«И сказали его девушкам: „Кто умре вместе с ним!“ И сказала одна из них: „Я“. Итак, ее поручили двум девушкам, чтобы они охраняли ее и были бы с нею, куда бы она ни пошла, настолько, что они иногда даже мыли ей ноги своими руками. А девушка каждый день пила и пела, веселясь, радуясь будущему». Радовалась она потому, что на этом свете была рабыней, на том ей в награду предстояло стать свободной — женой покойника.
«Когда же наступил день, в который должны были сжечь его и девушку, я прибыл к реке, на которой находился его корабль, и вот вижу, что он уже вытащен на берег и для него поставлены четыре подпорки из дерева белого тополя и другого дерева, и поставлено также вокруг корабля нечто вроде больших помостов из дерева. Потом корабль был протащен дальше, пока не был помещен на эти сооружения. И они стали его охранять, ходить взад и вперед и говорить речью для меня непонятной».
Затем наступила очередь покойника. «Они надели на него шаровары, гетры, и сапоги, и куртку, и парчовый кафтан с пуговицами из золота и надели ему на голову шапку из парчи, отороченную соболем. И они понесли его, пока не внесли его в ту палатку, которая имеется на корабле, и подперли его подушками. И принесли хлеба, и мяса, и луку, и бросили это перед ним, и принесли собаку, рассекли ее пополам и бросили ее в корабль. Потом принесли все его оружие и положили его рядом с ним. Потом взяли двух лошадей и гоняли их до тех пор, пока они не вспотели. Потом рассекли их мечами и бросили их мясо в корабле. Потом привели двух быков, также рассекли их и бросили их в нем. Потом доставили петуха и курицу, убили их и оставили в нем».
Затем задушили девушку и положили ее рядом с ее господином. Сейчас мы знаем про нее то, чего не знал сам Ибн-Фадлан. Что она была мордовкой. Дело в том, что араб упоминает про ножные браслеты рабыни. Археологи установили, что из всех народов Восточной Европы такие браслеты носила только мордва.
«Потом подошел ближайший родственник мертвеца и зажег сложенное дерево под кораблем.

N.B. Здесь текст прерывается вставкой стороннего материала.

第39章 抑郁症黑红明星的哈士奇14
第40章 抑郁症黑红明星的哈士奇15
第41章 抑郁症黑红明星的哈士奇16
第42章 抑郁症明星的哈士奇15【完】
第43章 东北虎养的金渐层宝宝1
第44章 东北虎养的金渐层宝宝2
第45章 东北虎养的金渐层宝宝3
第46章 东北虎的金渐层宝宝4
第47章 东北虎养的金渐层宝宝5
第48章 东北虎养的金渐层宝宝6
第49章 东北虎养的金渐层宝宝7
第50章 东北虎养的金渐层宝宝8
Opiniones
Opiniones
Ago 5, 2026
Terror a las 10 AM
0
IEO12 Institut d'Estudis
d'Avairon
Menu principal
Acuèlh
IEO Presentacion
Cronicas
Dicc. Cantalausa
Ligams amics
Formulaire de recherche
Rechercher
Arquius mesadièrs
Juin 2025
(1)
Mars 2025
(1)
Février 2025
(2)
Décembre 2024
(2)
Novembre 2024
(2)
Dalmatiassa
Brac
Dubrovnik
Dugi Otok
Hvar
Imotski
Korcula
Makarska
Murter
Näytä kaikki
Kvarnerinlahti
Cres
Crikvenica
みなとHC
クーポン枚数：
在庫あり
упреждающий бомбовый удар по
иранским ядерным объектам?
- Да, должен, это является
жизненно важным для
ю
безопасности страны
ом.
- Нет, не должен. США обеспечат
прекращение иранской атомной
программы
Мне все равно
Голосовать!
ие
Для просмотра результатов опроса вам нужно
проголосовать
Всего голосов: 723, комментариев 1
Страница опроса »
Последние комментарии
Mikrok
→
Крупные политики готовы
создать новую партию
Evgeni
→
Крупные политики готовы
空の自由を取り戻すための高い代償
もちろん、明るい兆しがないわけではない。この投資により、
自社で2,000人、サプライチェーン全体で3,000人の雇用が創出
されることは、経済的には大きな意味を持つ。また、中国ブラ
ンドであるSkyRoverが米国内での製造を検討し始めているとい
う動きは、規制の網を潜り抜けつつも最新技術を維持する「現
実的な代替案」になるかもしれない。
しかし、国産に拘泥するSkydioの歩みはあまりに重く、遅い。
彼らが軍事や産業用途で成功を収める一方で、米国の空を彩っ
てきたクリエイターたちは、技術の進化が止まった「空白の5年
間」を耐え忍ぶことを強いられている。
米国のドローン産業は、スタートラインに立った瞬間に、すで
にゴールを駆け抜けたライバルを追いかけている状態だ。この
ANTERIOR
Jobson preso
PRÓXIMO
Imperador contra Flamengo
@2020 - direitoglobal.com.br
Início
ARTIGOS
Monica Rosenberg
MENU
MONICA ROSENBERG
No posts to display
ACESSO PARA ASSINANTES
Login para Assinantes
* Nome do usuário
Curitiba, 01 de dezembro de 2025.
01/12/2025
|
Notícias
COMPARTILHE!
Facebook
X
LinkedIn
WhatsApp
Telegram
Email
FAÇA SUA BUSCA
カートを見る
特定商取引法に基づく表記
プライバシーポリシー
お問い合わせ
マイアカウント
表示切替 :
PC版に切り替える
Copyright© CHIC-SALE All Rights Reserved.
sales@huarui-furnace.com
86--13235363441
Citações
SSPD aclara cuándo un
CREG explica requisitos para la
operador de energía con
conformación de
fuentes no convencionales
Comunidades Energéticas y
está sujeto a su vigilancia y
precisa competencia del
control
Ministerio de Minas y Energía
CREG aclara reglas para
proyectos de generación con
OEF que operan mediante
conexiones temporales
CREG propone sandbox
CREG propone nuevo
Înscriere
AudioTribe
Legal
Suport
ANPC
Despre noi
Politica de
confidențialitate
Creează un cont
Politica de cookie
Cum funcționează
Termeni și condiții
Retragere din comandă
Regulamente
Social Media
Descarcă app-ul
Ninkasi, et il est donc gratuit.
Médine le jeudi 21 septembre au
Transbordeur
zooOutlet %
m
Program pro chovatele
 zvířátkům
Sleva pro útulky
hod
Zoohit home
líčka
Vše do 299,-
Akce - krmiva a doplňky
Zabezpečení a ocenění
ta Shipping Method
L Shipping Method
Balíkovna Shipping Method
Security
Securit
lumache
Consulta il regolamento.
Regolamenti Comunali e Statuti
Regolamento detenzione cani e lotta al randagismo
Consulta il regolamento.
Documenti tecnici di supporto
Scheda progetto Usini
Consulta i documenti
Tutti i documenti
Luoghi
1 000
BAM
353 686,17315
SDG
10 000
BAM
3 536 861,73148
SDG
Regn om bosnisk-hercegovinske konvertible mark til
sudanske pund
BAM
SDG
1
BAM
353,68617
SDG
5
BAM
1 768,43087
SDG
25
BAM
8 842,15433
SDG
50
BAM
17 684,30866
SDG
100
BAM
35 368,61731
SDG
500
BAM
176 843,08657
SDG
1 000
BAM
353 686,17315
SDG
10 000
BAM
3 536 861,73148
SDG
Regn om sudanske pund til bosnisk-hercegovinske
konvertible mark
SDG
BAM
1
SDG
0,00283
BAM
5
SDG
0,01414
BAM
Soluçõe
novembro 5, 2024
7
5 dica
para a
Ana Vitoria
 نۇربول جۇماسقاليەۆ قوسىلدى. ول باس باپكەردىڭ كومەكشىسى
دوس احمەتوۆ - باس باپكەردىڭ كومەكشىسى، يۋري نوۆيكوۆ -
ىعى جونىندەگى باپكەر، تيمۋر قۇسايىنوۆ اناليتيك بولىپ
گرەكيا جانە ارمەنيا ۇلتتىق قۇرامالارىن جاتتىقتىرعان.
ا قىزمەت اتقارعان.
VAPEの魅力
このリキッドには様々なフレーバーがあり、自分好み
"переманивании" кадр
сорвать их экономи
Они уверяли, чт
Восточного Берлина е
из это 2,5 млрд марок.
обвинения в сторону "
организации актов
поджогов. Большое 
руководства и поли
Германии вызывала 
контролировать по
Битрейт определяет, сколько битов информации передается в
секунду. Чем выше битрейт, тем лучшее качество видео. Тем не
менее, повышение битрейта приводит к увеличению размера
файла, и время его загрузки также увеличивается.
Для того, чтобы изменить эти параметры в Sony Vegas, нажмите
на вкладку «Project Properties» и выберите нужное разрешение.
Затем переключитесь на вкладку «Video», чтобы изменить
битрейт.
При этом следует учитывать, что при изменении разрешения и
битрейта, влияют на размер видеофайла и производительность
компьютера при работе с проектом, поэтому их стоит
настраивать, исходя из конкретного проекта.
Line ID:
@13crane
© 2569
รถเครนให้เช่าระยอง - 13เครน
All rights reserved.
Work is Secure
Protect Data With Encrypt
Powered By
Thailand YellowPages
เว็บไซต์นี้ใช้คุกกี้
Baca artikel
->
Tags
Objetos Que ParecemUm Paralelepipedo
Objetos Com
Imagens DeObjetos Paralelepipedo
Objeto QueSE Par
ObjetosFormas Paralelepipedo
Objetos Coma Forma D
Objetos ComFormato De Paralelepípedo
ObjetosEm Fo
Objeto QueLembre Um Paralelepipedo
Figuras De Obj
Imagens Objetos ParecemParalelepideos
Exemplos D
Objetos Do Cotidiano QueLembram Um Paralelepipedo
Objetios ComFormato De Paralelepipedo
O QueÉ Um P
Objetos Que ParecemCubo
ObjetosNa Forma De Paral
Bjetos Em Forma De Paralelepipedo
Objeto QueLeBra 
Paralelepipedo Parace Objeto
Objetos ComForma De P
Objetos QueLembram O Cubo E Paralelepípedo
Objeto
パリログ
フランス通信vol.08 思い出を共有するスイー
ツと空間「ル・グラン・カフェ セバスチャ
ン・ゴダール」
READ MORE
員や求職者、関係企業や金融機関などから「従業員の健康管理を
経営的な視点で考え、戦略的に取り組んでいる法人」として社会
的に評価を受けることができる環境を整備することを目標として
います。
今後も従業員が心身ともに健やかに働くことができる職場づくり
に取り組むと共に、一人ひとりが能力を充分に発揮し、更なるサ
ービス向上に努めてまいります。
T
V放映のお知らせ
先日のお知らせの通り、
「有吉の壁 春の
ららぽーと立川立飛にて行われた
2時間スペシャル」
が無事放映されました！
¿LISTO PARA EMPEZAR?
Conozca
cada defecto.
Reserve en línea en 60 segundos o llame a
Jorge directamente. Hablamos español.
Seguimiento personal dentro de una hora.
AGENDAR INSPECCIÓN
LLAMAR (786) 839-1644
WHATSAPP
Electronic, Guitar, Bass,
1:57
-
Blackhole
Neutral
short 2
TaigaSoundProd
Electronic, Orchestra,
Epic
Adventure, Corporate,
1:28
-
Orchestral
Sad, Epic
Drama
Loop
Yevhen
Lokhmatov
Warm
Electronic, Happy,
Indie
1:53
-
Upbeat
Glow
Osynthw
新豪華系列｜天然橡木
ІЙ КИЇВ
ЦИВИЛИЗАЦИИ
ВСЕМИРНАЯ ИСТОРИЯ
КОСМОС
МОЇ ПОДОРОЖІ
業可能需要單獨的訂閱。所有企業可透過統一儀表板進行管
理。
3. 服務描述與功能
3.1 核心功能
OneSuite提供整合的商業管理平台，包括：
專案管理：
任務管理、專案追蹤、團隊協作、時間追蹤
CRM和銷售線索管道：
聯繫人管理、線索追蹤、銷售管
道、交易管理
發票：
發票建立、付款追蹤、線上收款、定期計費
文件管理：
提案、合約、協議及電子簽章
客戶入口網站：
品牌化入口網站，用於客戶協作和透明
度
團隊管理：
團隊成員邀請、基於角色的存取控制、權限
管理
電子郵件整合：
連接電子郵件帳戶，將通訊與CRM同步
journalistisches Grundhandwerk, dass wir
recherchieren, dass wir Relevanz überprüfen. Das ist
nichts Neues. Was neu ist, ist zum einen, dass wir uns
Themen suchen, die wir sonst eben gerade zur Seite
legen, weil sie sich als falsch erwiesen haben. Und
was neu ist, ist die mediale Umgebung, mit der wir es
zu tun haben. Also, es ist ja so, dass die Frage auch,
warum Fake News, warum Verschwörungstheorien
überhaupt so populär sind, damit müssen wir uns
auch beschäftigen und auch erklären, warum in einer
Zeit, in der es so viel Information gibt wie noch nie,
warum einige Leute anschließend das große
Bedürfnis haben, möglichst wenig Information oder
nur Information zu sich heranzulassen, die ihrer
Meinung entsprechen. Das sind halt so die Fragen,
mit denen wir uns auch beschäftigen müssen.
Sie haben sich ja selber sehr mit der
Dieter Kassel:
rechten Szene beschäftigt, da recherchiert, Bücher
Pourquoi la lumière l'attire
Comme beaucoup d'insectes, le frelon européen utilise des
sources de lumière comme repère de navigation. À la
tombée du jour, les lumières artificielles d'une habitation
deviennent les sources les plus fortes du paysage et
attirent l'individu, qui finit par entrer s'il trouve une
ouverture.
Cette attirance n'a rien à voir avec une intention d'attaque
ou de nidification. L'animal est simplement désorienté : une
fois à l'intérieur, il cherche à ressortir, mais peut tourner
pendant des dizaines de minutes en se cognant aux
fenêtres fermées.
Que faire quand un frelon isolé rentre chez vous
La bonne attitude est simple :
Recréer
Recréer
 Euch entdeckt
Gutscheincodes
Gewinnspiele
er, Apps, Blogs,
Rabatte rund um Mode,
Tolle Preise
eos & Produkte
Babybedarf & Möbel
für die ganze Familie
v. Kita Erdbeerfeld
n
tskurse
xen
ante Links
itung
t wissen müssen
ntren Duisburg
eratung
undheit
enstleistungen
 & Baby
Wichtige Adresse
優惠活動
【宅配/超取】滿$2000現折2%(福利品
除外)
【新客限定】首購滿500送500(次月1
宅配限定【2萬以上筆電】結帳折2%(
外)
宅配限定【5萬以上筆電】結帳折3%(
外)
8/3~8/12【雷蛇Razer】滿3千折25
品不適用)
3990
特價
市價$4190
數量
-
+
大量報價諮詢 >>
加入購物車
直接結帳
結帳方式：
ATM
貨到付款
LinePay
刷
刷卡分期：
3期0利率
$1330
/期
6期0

И вот действительно, не прошло и часа, как корабль, и дрова, и девушка, и господин превратились в золу, потом в мельчайший пепел».
Подул сильный ветер. Ибн-Фадлан задумчиво глядел на огонь, и стоявший рядом с ним рус сказал ему через переводчика: «Вы, арабы, глупы. Вы берете самого любимого вами из людей и самого уважаемого вами и оставляете его в прахе, и едят его насекомые и черви, а мы сжигаем его в мгновенье ока, так что он немедленно и тотчас входит в рай». Он не ответил. За все время путешествия впервые не вступил в диспут с язычником. Хотелось бы думать, что в этот миг ому пришла мысль об относительности всех вер. Но если это и так, то мы об этом никогда не узнаем.
«Потом они соорудили нечто вроде круглого холма и водрузили в середине его большую деревяшку белого тополя, написали на ней имя этого мужа и царя русов и удалились».